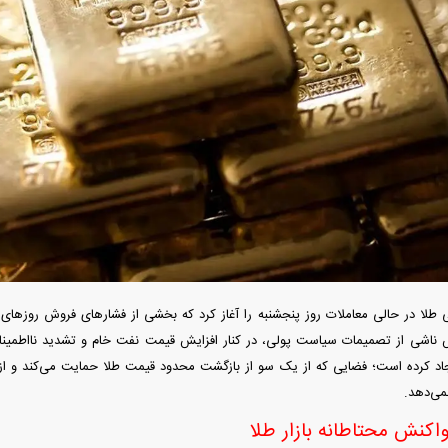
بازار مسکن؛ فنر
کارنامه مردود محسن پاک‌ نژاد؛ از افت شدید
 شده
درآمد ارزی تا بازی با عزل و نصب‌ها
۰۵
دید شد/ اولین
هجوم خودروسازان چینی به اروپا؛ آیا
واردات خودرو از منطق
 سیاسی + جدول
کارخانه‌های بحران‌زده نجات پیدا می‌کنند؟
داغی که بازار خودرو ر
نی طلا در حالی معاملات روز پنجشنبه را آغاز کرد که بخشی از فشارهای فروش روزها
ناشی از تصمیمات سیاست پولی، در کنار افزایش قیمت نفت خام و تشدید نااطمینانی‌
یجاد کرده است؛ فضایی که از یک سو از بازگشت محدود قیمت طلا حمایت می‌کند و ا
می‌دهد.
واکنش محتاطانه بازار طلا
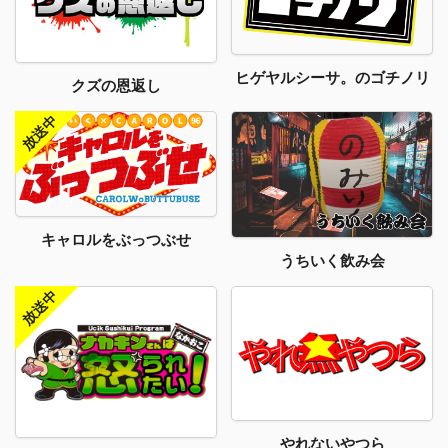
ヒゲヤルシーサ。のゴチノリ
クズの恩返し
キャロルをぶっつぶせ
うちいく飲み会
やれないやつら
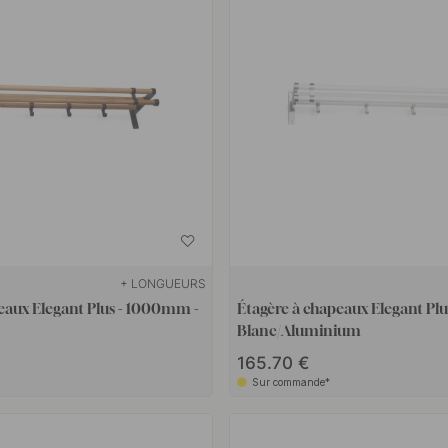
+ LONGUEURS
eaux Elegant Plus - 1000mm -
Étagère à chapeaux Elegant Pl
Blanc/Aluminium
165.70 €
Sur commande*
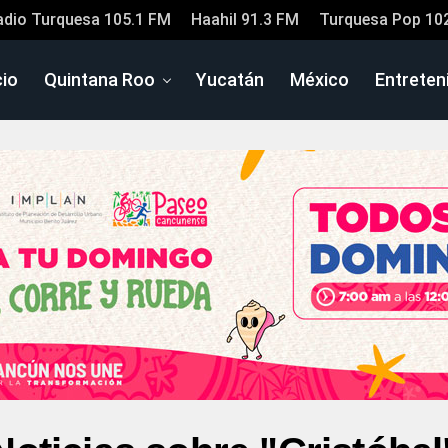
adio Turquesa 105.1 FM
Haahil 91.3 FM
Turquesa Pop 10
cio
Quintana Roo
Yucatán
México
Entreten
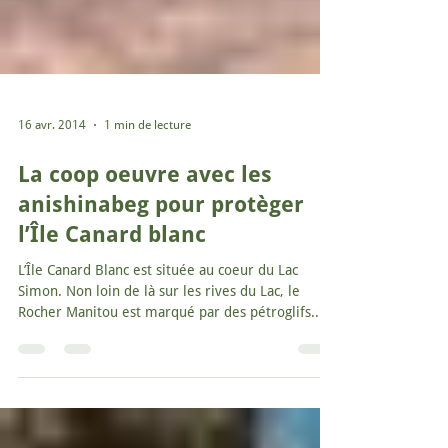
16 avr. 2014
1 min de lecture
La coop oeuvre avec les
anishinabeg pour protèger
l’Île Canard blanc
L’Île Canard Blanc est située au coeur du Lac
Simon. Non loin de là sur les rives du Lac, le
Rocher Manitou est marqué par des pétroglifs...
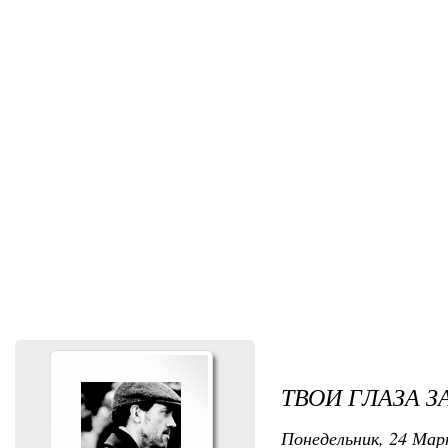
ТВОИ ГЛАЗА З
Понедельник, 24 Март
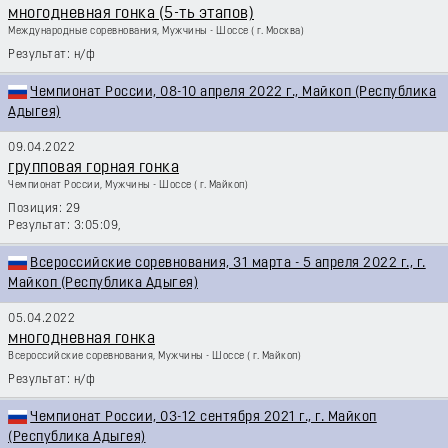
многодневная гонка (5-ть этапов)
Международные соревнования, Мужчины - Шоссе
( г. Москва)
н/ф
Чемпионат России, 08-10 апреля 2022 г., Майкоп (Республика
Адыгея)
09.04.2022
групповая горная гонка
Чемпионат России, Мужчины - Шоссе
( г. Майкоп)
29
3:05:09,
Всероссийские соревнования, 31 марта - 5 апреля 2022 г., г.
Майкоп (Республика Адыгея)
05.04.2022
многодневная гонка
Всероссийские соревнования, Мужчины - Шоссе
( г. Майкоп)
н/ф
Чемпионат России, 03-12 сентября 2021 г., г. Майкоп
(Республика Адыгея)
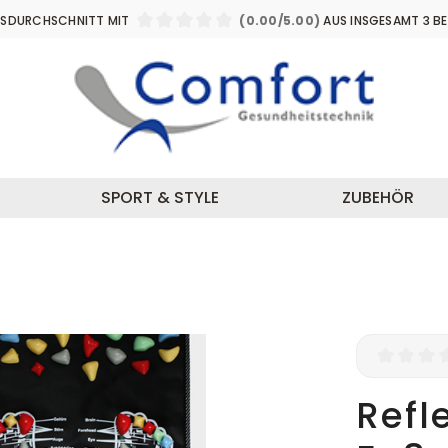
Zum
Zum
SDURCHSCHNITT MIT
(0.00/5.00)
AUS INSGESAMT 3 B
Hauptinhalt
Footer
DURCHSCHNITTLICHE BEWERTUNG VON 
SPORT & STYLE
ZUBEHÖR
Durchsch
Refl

▶ **YOUR TASK**
Reproduce the listing from the line with "ヒゲヤルシーサ。のゴチノリ" to the line with "Понедельник, 24 Март", substituting "Noir/Aluminium" for "Blanc/Aluminium" and leaving everything else unchanged. Omit the pictures from your answer.

▶ **ANSWER FOR THIS EXERCISE**
ヒゲヤルシーサ。のゴチノリ
クズの恩返し
キャロルをぶっつぶせ
うちいく飲み会
やれないやつら
+ LONGUEURS
eaux Elegant Plus - 1000mm -
Étagère à chapeaux Elegant Pl
Noir/Aluminium
165.70 €
Sur commande*
adio Turquesa 105.1 FM
Haahil 91.3 FM
Turquesa Pop 10
cio
Quintana Roo
Yucatán
México
Entreten
16 avr. 2014
1 min de lecture
La coop oeuvre avec les
anishinabeg pour protèger
l’Île Canard blanc
L’Île Canard Blanc est située au coeur du Lac
Simon. Non loin de là sur les rives du Lac, le
Rocher Manitou est marqué par des pétroglifs...
ТВОИ ГЛАЗА З
Понедельник, 24 Март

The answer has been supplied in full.